Five barrelling, spinning years had passed since the posting of that last poem. That ode to the 7/7 martyrs made my name. I daresay by then my Al-Bayn had become the most widely read poet in your Great Britain. Had I known where I’d end up, I might have preferred obscurity…As it was, I was self-styled and out there now – with my curls pinned back, tucked under a short cowl, wearing a sort of black keffiyeh, and a thicker, blacker beard, dyed dark, combed and pointed at the end. I’d assumed the form, you could say, of an improper poet: Al-Bayn.
In truth, I was a stranger to myself in these intemperate years. I began to reject my fame almost as quickly as I’d found it. For when it arrived, Mister, fame came like a flood for me. Nearly swept me away with it. Fame nearly drowned me. First for my words, then my kunya, and then my body. I’d have gone under had I not found a way to escape…
95. AL-BAYN! AL-BAYN! So – my youth lay behind me now, while the years of adventures and bold escape to come – the next period of my life, Mister, spent beyond your British borders, out in exile and so on – lay ahead of me still, and waiting. But before I get into that, I’ll write to you about the year preceding, the year that ended with my abandoning your Great Britain for good.

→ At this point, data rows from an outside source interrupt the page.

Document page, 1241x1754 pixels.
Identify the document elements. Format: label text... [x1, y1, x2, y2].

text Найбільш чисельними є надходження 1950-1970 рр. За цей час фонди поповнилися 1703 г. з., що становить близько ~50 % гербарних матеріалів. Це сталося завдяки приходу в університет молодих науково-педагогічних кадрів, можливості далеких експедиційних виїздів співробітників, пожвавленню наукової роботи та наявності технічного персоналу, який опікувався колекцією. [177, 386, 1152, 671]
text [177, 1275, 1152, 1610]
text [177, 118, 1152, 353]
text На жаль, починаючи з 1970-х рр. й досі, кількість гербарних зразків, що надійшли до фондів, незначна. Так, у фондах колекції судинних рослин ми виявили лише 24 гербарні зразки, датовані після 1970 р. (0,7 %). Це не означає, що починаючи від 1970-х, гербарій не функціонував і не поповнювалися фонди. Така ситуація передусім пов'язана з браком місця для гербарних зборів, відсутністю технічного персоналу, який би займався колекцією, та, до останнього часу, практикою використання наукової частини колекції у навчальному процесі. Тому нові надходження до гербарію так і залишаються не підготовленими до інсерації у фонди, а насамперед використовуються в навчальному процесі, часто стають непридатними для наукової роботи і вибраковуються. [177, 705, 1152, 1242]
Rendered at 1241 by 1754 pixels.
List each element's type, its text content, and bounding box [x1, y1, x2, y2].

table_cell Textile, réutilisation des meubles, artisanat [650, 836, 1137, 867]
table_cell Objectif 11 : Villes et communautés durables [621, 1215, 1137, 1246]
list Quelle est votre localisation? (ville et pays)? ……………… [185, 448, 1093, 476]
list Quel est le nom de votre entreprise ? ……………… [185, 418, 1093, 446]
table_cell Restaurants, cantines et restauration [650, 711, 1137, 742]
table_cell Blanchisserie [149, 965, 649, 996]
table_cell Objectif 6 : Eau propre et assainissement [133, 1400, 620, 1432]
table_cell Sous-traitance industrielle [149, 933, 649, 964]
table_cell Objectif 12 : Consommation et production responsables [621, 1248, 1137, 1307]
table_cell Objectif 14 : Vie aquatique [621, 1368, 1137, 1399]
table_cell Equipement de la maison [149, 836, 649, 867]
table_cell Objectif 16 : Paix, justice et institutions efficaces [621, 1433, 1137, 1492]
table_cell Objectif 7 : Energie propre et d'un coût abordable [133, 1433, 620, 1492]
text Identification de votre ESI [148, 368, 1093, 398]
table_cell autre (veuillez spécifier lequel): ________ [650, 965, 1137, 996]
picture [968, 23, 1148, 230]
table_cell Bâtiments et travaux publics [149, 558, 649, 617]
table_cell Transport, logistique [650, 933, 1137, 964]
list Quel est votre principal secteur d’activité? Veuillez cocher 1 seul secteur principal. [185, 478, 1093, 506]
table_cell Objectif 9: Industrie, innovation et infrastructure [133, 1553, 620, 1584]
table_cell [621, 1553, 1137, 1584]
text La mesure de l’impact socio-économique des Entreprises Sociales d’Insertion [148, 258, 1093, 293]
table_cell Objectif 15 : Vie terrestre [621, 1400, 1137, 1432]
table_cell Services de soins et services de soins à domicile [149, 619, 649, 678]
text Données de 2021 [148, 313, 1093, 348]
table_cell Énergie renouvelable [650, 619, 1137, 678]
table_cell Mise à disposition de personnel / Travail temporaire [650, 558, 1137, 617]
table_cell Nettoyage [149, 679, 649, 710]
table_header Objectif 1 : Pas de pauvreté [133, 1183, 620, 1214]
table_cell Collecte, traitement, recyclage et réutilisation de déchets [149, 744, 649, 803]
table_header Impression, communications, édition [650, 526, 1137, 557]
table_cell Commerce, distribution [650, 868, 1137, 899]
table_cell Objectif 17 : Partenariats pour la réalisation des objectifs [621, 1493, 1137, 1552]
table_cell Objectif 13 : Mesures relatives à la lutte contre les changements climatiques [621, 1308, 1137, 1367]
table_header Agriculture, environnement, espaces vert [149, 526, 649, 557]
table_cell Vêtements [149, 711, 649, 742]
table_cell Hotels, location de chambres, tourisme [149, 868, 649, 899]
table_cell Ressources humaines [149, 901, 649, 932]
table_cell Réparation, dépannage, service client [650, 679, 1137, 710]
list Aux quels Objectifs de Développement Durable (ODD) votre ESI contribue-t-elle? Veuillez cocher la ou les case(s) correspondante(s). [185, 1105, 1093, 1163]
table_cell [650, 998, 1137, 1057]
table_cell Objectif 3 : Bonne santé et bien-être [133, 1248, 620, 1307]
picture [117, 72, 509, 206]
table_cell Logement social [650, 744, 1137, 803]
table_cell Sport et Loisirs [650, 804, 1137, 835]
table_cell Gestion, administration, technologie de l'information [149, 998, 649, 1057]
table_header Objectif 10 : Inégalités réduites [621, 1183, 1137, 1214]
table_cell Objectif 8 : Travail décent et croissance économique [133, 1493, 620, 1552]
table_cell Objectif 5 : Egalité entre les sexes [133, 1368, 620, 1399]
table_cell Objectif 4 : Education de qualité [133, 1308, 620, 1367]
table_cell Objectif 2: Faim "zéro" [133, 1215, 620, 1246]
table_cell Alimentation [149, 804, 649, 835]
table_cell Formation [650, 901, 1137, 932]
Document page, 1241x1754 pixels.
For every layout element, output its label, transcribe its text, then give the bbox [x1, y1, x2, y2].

How quickly them poems started circulating. I was republished and reprinted many times during the five years since. People read me in little pamphlets, Mister, press magazines and papers. I began hearing my name – repeated endlessly. Out on the streets, strangers would come up, yell at me: Al-Bayn! Al-Bayn! Al-Bayn!
And so, imagine me – once the slack-jawed idiot-boy born to a mardy household – catapulted now into a celebrated figure of sorts. And as the years passed, many of the faces I’d known, and had known me by my first name, had become lost to me. Moazzam and Hass, for instance. Both left after finishing studies. Them lads never got to see my fame arrive, or my rise into notoriety. And after my Sisi Gamal had also sped away with my mother, Mister – that doe face sat in the back of the cab, and him waving out the back of it – my days had become so busy I had no time to visit. My uncle, too, had stayed for the entirety. Choosing instead to live by the sea, to be close to her, and be shot of East Ham, at last.